*** Begin section ***

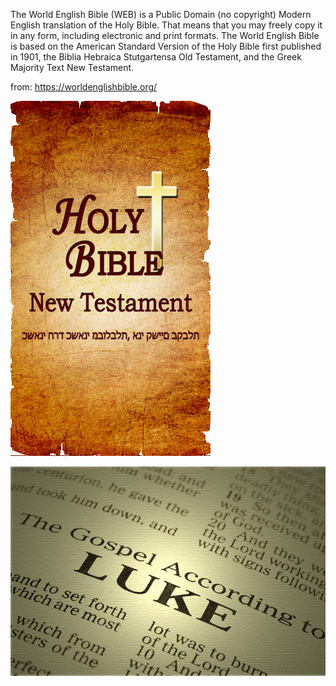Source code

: The World English Bible (WEB) is a Public Domain (no copyright) Modern English translation of the Holy Bible. That means that you may freely copy it in any form, including electronic and print formats. The World English Bible is based on the American Standard Version of the Holy Bible first published in 1901, the Biblia Hebraica Stutgartensa Old Testament, and the Greek Majority Text New Testament.

from: https://worldenglishbible.org/


![](new-testamet.jpeg)

![](Gospel-of-Luke.jpg)
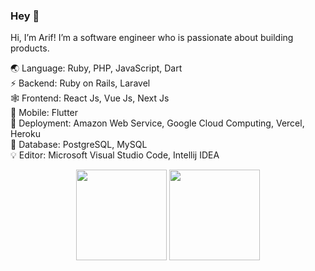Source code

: ### Hey 👋

Hi, I’m Arif! I’m a software engineer who is passionate about building products.

🌏 Language: Ruby, PHP, JavaScript, Dart  
⚡ Backend: Ruby on Rails, Laravel  
🕸️ Frontend: React Js, Vue Js, Next Js  
🍃 Mobile: Flutter  
🚀 Deployment: Amazon Web Service, Google Cloud Computing, Vercel, Heroku  
🐘 Database: PostgreSQL, MySQL  
💡 Editor: Microsoft Visual Studio Code, Intellij IDEA  

<div float="center" align="center">
  <img height="145" src="https://github-readme-stats.vercel.app/api/top-langs/?username=arifikhsan&layout=compact&theme=dark&hide_border=true" />
  <img height="145" src="https://github-readme-stats.vercel.app/api?username=arifikhsan&show_icons=true&theme=dark&count_private=true&hide=contribs,issue&hide_border=true" />
</div>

*** End section ***

◆ **EXERCISE OBJECTIVE**:
How many lines of the listing above contain the string "Ruby"? Reply with the number only.

◆ **SOLUTION TO THIS PROBLEM**:
2